Pour pénétrer le monde de Terrence Malick, je préconise de découvrir son Nouveau Monde d'abord. Tout y est, déjà, de ce qu'il portera à son ultime apogée dans Tree of life. Son Nouveau Monde est plus accessible, plus narratif, moins hermétique peut-être. C'est l'histoire de Pocahontas, même si l'on ne découvre son nom que dans le générique de fin. Elle incarne toute la saveur de ce film époustouflant : de cette nature originelle et verdoyante qui l'a vue naître et qui lui a constitué un berceau, elle a la beauté, la pureté, l'absolu, l'innocence mais aussi la force, l'abnégation, une quasi-immortalité pourrait-on dire. L'actrice crève l'écran, pose sur tous les plans une poésie infinie, une profondeur ésotérique autant que terrienne...

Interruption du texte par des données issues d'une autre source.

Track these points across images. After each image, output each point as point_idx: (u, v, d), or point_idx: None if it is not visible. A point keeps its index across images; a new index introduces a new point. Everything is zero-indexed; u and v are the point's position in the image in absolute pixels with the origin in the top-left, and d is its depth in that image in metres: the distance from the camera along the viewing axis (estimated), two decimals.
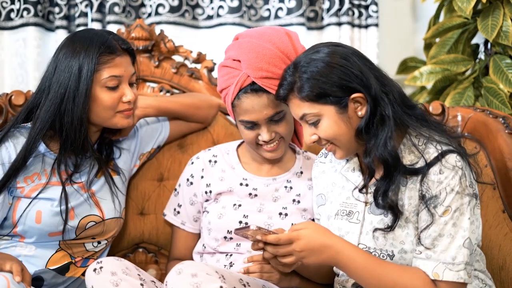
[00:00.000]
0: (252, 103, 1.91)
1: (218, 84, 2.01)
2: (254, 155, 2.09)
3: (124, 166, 2.12)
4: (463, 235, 1.62)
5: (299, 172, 2.10)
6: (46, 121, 1.87)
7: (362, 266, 1.64)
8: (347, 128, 1.69)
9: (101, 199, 1.99)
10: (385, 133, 1.66)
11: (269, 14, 2.91)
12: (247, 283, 1.78)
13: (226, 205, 2.05)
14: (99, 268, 1.68)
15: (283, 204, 2.04)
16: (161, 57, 2.44)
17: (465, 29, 2.74)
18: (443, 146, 1.67)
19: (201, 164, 2.12)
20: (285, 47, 1.92)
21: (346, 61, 1.68)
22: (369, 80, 1.67)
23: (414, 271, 1.65)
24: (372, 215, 1.74)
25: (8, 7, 2.76)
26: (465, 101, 2.62)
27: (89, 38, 1.90)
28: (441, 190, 1.63)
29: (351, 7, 2.91)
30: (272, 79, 1.89)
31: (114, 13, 2.76)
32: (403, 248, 1.68)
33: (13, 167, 1.87)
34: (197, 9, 2.91)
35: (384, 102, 1.67)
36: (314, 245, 1.62)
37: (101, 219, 1.97)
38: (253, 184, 2.07)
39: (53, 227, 1.90)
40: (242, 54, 1.92)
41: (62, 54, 1.90)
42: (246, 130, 1.97)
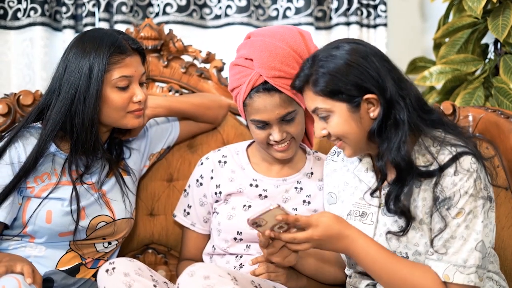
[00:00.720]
0: (264, 103, 1.90)
1: (230, 83, 1.99)
2: (264, 155, 2.08)
3: (134, 166, 2.11)
4: (475, 238, 1.61)
5: (309, 173, 2.09)
6: (57, 122, 1.86)
7: (374, 258, 1.65)
8: (358, 128, 1.68)
9: (112, 199, 1.98)
10: (399, 137, 1.64)
11: (277, 14, 2.90)
12: (258, 284, 1.77)
13: (236, 206, 2.03)
14: (111, 269, 1.67)
15: (293, 205, 2.03)
16: (170, 57, 2.43)
17: (475, 29, 2.73)
18: (458, 148, 1.65)
19: (211, 164, 2.11)
20: (298, 46, 1.92)
21: (364, 60, 1.66)
22: (385, 82, 1.65)
23: (425, 270, 1.64)
24: (385, 216, 1.73)
25: (15, 6, 2.75)
26: (475, 101, 2.61)
27: (99, 38, 1.89)
28: (455, 192, 1.62)
29: (360, 6, 2.89)
30: (285, 79, 1.88)
31: (122, 13, 2.75)
32: (417, 250, 1.67)
33: (24, 168, 1.86)
34: (205, 9, 2.89)
35: (400, 106, 1.66)
36: (332, 232, 1.63)
37: (112, 219, 1.96)
38: (263, 185, 2.06)
39: (64, 227, 1.89)
40: (255, 53, 1.91)
41: (72, 54, 1.89)
42: (257, 130, 1.96)
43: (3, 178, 1.86)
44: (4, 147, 1.88)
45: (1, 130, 2.21)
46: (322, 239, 1.62)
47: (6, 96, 2.25)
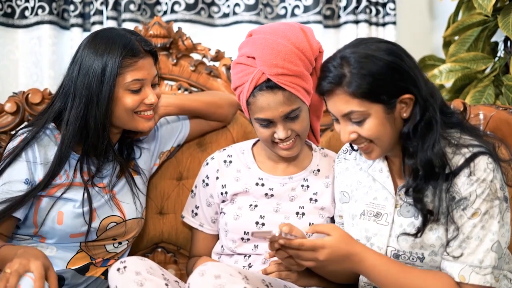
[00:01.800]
0: (268, 101, 1.87)
1: (232, 81, 1.97)
2: (270, 153, 2.06)
3: (145, 165, 2.10)
4: (491, 239, 1.60)
5: (316, 170, 2.07)
6: (77, 127, 1.85)
7: (385, 274, 1.62)
8: (391, 129, 1.65)
9: (122, 199, 1.97)
10: (434, 137, 1.62)
11: (285, 12, 2.90)
12: (269, 283, 1.76)
13: (242, 206, 2.02)
14: (122, 267, 1.66)
15: (300, 204, 2.01)
16: (179, 55, 2.42)
17: (485, 27, 2.72)
18: (474, 148, 1.63)
19: (216, 164, 2.10)
20: (300, 43, 1.90)
21: (401, 60, 1.62)
22: (420, 81, 1.63)
23: (438, 276, 1.63)
24: (402, 217, 1.71)
25: (22, 5, 2.75)
26: (485, 99, 2.60)
27: (111, 39, 1.87)
28: (471, 192, 1.60)
29: (369, 4, 2.89)
30: (288, 76, 1.86)
31: (130, 11, 2.75)
32: (433, 250, 1.66)
33: (48, 175, 1.85)
34: (213, 7, 2.89)
35: (432, 106, 1.64)
36: (338, 254, 1.59)
37: (122, 219, 1.95)
38: (269, 184, 2.04)
39: (75, 228, 1.88)
40: (257, 51, 1.88)
41: (85, 55, 1.87)
42: (262, 128, 1.94)
43: (19, 174, 1.85)
44: (21, 148, 1.87)
45: (10, 129, 2.21)
46: (328, 259, 1.59)
47: (14, 94, 2.24)
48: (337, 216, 1.95)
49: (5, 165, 1.86)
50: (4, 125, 2.21)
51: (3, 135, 2.21)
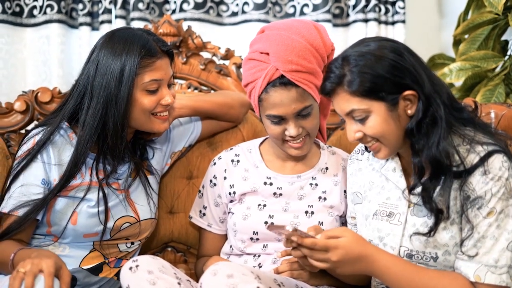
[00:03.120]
0: (281, 97, 1.86)
1: (244, 78, 1.96)
2: (278, 152, 2.05)
3: (157, 166, 2.10)
4: (507, 238, 1.58)
5: (324, 168, 2.06)
6: (95, 128, 1.84)
7: (399, 275, 1.61)
8: (396, 127, 1.64)
9: (136, 200, 1.97)
10: (439, 134, 1.61)
11: (294, 11, 2.89)
12: (281, 283, 1.75)
13: (250, 205, 2.01)
14: (135, 266, 1.65)
15: (309, 202, 2.00)
16: (189, 54, 2.42)
17: (496, 25, 2.70)
18: (489, 146, 1.62)
19: (224, 164, 2.09)
20: (314, 40, 1.89)
21: (400, 56, 1.62)
22: (422, 78, 1.62)
23: (453, 276, 1.62)
24: (415, 217, 1.70)
25: (31, 3, 2.75)
26: (495, 98, 2.59)
27: (129, 39, 1.86)
28: (486, 191, 1.59)
29: (378, 3, 2.88)
30: (301, 73, 1.85)
31: (138, 10, 2.75)
32: (447, 250, 1.65)
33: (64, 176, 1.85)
34: (222, 6, 2.89)
35: (436, 102, 1.63)
36: (351, 256, 1.58)
37: (136, 220, 1.95)
38: (277, 183, 2.03)
39: (89, 228, 1.88)
40: (271, 47, 1.87)
41: (102, 55, 1.85)
42: (273, 125, 1.92)
43: (36, 175, 1.85)
44: (37, 150, 1.86)
45: (20, 127, 2.21)
46: (341, 261, 1.57)
47: (24, 93, 2.24)
48: (350, 217, 1.93)
49: (22, 167, 1.85)
50: (13, 124, 2.21)
51: (12, 134, 2.20)
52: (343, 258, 1.57)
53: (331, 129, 2.38)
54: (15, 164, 1.88)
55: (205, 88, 2.42)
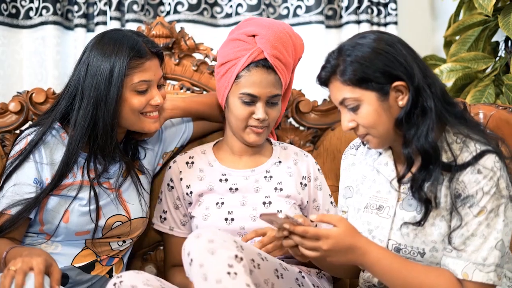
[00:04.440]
0: (261, 78, 1.98)
1: (224, 55, 2.04)
2: (233, 145, 2.12)
3: (149, 165, 2.12)
4: (496, 237, 1.60)
5: (277, 162, 2.13)
6: (85, 128, 1.87)
7: (388, 267, 1.63)
8: (387, 117, 1.68)
9: (128, 199, 1.99)
10: (427, 125, 1.64)
11: (287, 12, 2.91)
12: (265, 257, 1.76)
13: (209, 205, 2.05)
14: (119, 282, 1.65)
15: (265, 193, 2.06)
16: (182, 55, 2.44)
17: (486, 27, 2.73)
18: (482, 145, 1.65)
19: (178, 167, 2.13)
20: (296, 40, 2.07)
21: (392, 48, 1.66)
22: (413, 69, 1.66)
23: (440, 272, 1.64)
24: (404, 211, 1.73)
25: (27, 5, 2.77)
26: (485, 99, 2.61)
27: (119, 41, 1.89)
28: (477, 190, 1.61)
29: (370, 5, 2.90)
30: (281, 62, 2.00)
31: (133, 11, 2.77)
32: (434, 246, 1.67)
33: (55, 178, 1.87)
34: (216, 7, 2.91)
35: (426, 94, 1.65)
36: (342, 246, 1.59)
37: (128, 219, 1.97)
38: (232, 179, 2.08)
39: (81, 226, 1.90)
40: (262, 30, 2.01)
41: (93, 56, 1.88)
42: (242, 106, 2.01)
43: (28, 175, 1.87)
44: (29, 150, 1.88)
45: (14, 128, 2.23)
46: (331, 250, 1.59)
47: (18, 94, 2.27)
48: (340, 211, 1.96)
49: (14, 167, 1.87)
50: (8, 124, 2.24)
51: (7, 134, 2.23)
52: (334, 248, 1.58)
53: (322, 129, 2.40)
54: (8, 164, 1.90)
55: (197, 89, 2.44)
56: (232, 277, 1.53)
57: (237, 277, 1.53)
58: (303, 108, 2.39)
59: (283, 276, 1.78)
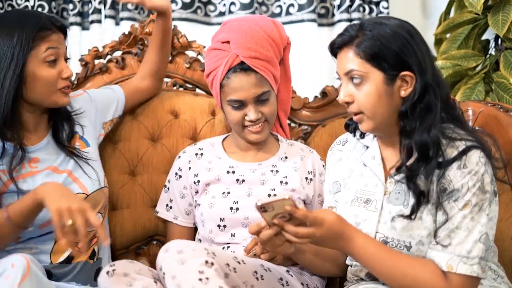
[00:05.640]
0: (241, 81, 2.00)
1: (206, 67, 2.08)
2: (239, 143, 2.15)
3: (92, 137, 2.10)
4: (480, 230, 1.63)
5: (283, 157, 2.15)
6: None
7: (373, 255, 1.66)
8: (386, 102, 1.69)
9: (79, 175, 1.97)
10: (432, 120, 1.66)
11: (280, 11, 2.94)
12: (242, 260, 1.78)
13: (215, 194, 2.08)
14: (111, 270, 1.68)
15: (271, 186, 2.08)
16: (174, 52, 2.46)
17: (476, 25, 2.75)
18: (467, 142, 1.67)
19: (188, 157, 2.17)
20: (271, 31, 2.06)
21: (411, 37, 1.68)
22: (426, 65, 1.68)
23: (425, 263, 1.66)
24: (391, 204, 1.74)
25: (22, 3, 2.79)
26: (475, 96, 2.64)
27: (22, 17, 1.88)
28: (463, 184, 1.64)
29: (362, 3, 2.92)
30: (260, 60, 2.00)
31: (127, 10, 2.80)
32: (420, 240, 1.69)
33: None
34: (209, 6, 2.94)
35: (434, 92, 1.67)
36: (333, 231, 1.62)
37: (86, 195, 1.95)
38: (239, 171, 2.11)
39: (40, 217, 1.82)
40: (232, 35, 2.03)
41: None
42: (233, 111, 2.04)
43: None
44: None
45: None
46: (324, 236, 1.61)
47: None
48: (327, 207, 1.97)
49: None
50: None
51: None
52: (326, 234, 1.61)
53: (313, 126, 2.43)
54: None
55: (190, 86, 2.46)
56: (204, 283, 1.57)
57: (209, 282, 1.57)
58: (294, 105, 2.41)
59: (263, 277, 1.81)
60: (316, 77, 2.87)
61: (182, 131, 2.35)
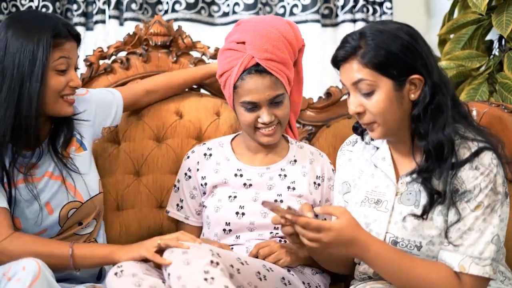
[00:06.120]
0: (256, 83, 1.97)
1: (220, 67, 2.06)
2: (249, 144, 2.13)
3: (89, 140, 2.06)
4: (492, 231, 1.63)
5: (292, 160, 2.14)
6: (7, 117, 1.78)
7: (388, 261, 1.64)
8: (397, 108, 1.68)
9: (74, 182, 1.92)
10: (444, 120, 1.66)
11: (284, 11, 2.94)
12: (245, 261, 1.78)
13: (222, 197, 2.08)
14: (119, 271, 1.68)
15: (278, 192, 2.07)
16: (179, 53, 2.46)
17: (480, 25, 2.76)
18: (479, 143, 1.67)
19: (197, 157, 2.16)
20: (287, 33, 2.04)
21: (416, 42, 1.68)
22: (432, 67, 1.68)
23: (438, 266, 1.66)
24: (402, 205, 1.74)
25: (26, 4, 2.80)
26: (479, 96, 2.64)
27: (40, 20, 1.83)
28: (475, 186, 1.64)
29: (366, 3, 2.93)
30: (275, 62, 1.98)
31: (131, 10, 2.80)
32: (431, 240, 1.69)
33: None
34: (213, 6, 2.94)
35: (443, 92, 1.67)
36: (343, 239, 1.60)
37: (81, 203, 1.93)
38: (247, 174, 2.10)
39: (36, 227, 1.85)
40: (248, 36, 2.00)
41: (11, 35, 1.79)
42: (246, 113, 2.02)
43: None
44: None
45: None
46: (332, 243, 1.59)
47: None
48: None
49: None
50: None
51: None
52: (335, 240, 1.59)
53: (317, 126, 2.44)
54: None
55: (194, 86, 2.46)
56: (209, 282, 1.57)
57: (215, 281, 1.58)
58: None
59: (266, 277, 1.81)
60: (320, 77, 2.88)
61: (187, 132, 2.36)
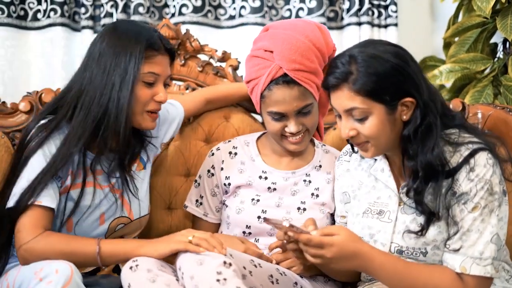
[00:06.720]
0: (284, 95, 1.92)
1: (247, 74, 2.01)
2: (275, 146, 2.10)
3: (151, 158, 2.08)
4: (491, 231, 1.64)
5: (318, 166, 2.11)
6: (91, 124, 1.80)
7: (392, 271, 1.65)
8: (390, 130, 1.70)
9: (129, 199, 1.94)
10: (434, 140, 1.66)
11: (290, 14, 2.96)
12: (258, 264, 1.78)
13: (244, 199, 2.06)
14: (135, 266, 1.66)
15: (302, 198, 2.05)
16: (187, 56, 2.47)
17: (484, 28, 2.77)
18: (474, 145, 1.68)
19: (221, 155, 2.13)
20: (317, 40, 1.97)
21: (406, 64, 1.67)
22: (422, 86, 1.68)
23: (442, 270, 1.68)
24: (405, 215, 1.75)
25: (35, 7, 2.82)
26: (484, 99, 2.65)
27: (136, 32, 1.85)
28: (471, 187, 1.65)
29: (371, 7, 2.95)
30: (304, 72, 1.92)
31: (139, 14, 2.82)
32: (435, 245, 1.71)
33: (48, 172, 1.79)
34: (220, 9, 2.96)
35: (432, 112, 1.68)
36: (346, 253, 1.61)
37: (130, 220, 1.96)
38: (272, 177, 2.08)
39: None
40: (276, 45, 1.94)
41: (105, 44, 1.82)
42: (273, 122, 1.98)
43: (38, 166, 1.79)
44: (40, 142, 1.81)
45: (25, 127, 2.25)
46: (335, 257, 1.60)
47: (28, 94, 2.30)
48: (338, 216, 1.98)
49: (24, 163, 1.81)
50: (18, 124, 2.26)
51: (17, 133, 2.26)
52: (338, 255, 1.60)
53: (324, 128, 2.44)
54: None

Ainsi que me le faisait si justement remarquer Monsieur Caouic, une fois la télé éteinte et mes larmes d'émotion séchées - par ses soins attentionnés - ce Nouveau Monde est multiple : c'est celui, dur et hostile, des colons américains à la recherche des Indes ; c'est celui que découvrent les Indiens qui ne connaissaient pas jusqu'alors la cupidité, la possession, le mensonge ; c'est la passion dévorante que découvre Pocahontas/la Princesse qui la fera bannir de son village, des siens ; c'est celui dans lequel s'engage le capitaine Smith (un patronyme extrêmement commun) dans la route des Indes, dans l'ambition que lui permet l'époque, dans le rêve éveillé qui se joue dans une forêt des origines mais auquel il tournera le dos ; c'est enfin, encore pour la Princesse, le chemin d'amour construit jour après jour avec son mari qu'elle épouse d'abord par devoir après lui avoir demandé s'il était gentil, puis dont elle découvre l'exceptionnelle qualité humaine vers la fin du film. Il a rassemblé les conditions pour qu'elle revoie son bel amant disparu, mais cette entrevue lui fait réaliser que la passion n'est plus, qu'elle peut vivre autre chose de plus pérenne et constructif, de plus tangible et réel avec son époux dont elle devient aussitôt amoureuse... Elle accourt vers son mari qui se morfond, prend son bras puis glisse sa main dans la sienne, l'appelle "Mon mari" dans un sourire éblouissant. Ce moment est d'une grâce infinie, d'une émotion indicible. Elle sait précisément à ce moment ce qu'est l'amour, elle tourne la page de la passion juvénile et est prête pour la sérénité d'une histoire à écrire à deux dans le respect et l'admiration mutuelles. J'ai dû grandir et mûrir moi aussi, pour aujourd'hui être tellement touchée par cette seconde histoire d'amour et plus par la première du film...
Une phrase restait en moi pourtant : lorsqu'on lui annonce la mort de son bel amant le capitaine Smith, elle touche le fond. De la plus éclatante manière. Dans l'humilité du désespoir elle reste admirable... Elle se dit (les voix off sont une caractéristique des films de Terrence Malick) : "Tu es parti avec toute ma vie, tu as tué le dieu en moi". Tu as tué le dieu en moi. Oh mon dieu... C'est exactement ça. Comment croire, pourtant, que ce dieu est bel et bien mort ? Une illusion ? Une renaissance postérieure ? Une méprise sur la véritable essence de ce dieu intime ?
Je ne sais toujours pas, mais je continue de réfléchir, comme après le visionnage sensible de tous les films de Malick. Je serai encore pour quelques jours mentalement dans des herbes folles, contre le tronc d'un arbre centenaire ou dans une rivière fraîche jusqu'aux genoux, à dessiner avec mes bras et mes mains des hommages à mère Nature...
Et puis une autre citation du film, dans la bouche cette fois de l'Américaine qui a en charge l'éducation de la jeune Princesse avant qu'elle ne soit baptisée Rebecca : elle coiffe ses cheveux et, dans ce moment d'intimité féminine, lui explique que, comme les arbres, nous continuons à pousser vers la lumière quelles que soient les embûches du destin. Une belle image qu'on pourrait croire empruntée à l'imaginaire indien. Et pourtant... Une belle image où il est déjà question d'un arbre et de la vie... D'un arbre de vie, d'un Tree of life, quoi...
"Qui es-tu ?", s'interrogent successivement les voix off des personnages. Je suis celle qui est passée d'un monde à l'autre, à l'extérieur et à l'intérieur.